Screenshot and code edit data |
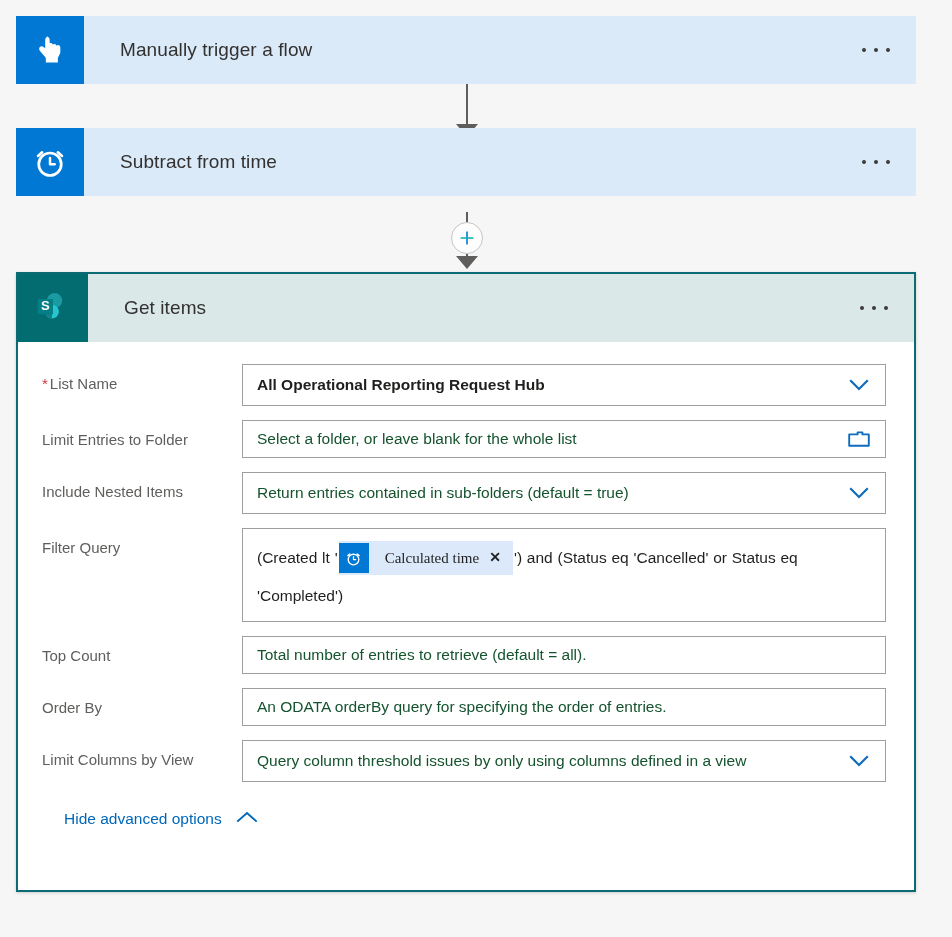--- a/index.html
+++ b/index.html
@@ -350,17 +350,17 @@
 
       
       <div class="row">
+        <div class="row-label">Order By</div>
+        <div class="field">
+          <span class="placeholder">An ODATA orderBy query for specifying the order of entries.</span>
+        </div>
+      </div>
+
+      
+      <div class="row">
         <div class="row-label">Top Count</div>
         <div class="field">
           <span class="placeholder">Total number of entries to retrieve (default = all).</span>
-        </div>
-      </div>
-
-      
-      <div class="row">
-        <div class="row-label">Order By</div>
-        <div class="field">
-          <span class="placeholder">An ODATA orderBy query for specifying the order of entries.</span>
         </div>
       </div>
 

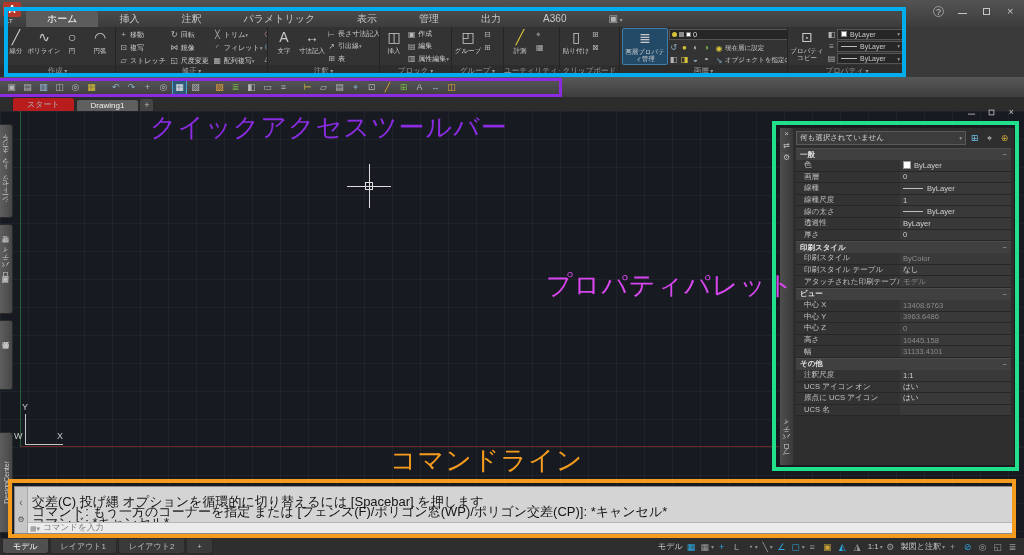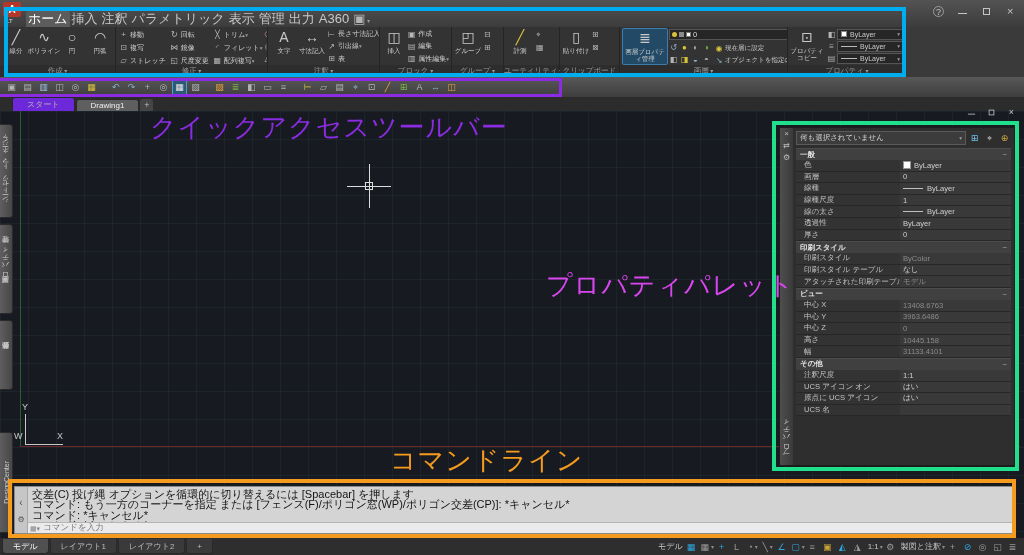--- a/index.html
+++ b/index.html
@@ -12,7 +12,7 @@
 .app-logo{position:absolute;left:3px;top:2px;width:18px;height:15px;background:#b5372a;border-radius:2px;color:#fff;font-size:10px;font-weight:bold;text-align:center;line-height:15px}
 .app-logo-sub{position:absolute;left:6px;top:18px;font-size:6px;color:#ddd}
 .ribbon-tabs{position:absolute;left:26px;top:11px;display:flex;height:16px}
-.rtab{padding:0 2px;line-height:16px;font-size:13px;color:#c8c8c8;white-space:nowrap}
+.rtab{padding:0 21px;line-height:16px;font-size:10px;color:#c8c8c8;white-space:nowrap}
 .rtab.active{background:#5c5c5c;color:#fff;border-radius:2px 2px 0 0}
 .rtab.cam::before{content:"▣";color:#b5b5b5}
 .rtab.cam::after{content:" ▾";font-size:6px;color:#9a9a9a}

Exercise aim | Every line above should be returned exactly; the pictures stay out.

Task solution |
--- a/index.html
+++ b/index.html
@@ -350,17 +350,17 @@
 
       
       <div class="row">
+        <div class="row-label">Order By</div>
+        <div class="field">
+          <span class="placeholder">An ODATA orderBy query for specifying the order of entries.</span>
+        </div>
+      </div>
+
+      
+      <div class="row">
         <div class="row-label">Top Count</div>
         <div class="field">
           <span class="placeholder">Total number of entries to retrieve (default = all).</span>
-        </div>
-      </div>
-
-      
-      <div class="row">
-        <div class="row-label">Order By</div>
-        <div class="field">
-          <span class="placeholder">An ODATA orderBy query for specifying the order of entries.</span>
         </div>
       </div>
 

--- a/index.html
+++ b/index.html
@@ -12,7 +12,7 @@
 .app-logo{position:absolute;left:3px;top:2px;width:18px;height:15px;background:#b5372a;border-radius:2px;color:#fff;font-size:10px;font-weight:bold;text-align:center;line-height:15px}
 .app-logo-sub{position:absolute;left:6px;top:18px;font-size:6px;color:#ddd}
 .ribbon-tabs{position:absolute;left:26px;top:11px;display:flex;height:16px}
-.rtab{padding:0 2px;line-height:16px;font-size:13px;color:#c8c8c8;white-space:nowrap}
+.rtab{padding:0 21px;line-height:16px;font-size:10px;color:#c8c8c8;white-space:nowrap}
 .rtab.active{background:#5c5c5c;color:#fff;border-radius:2px 2px 0 0}
 .rtab.cam::before{content:"▣";color:#b5b5b5}
 .rtab.cam::after{content:" ▾";font-size:6px;color:#9a9a9a}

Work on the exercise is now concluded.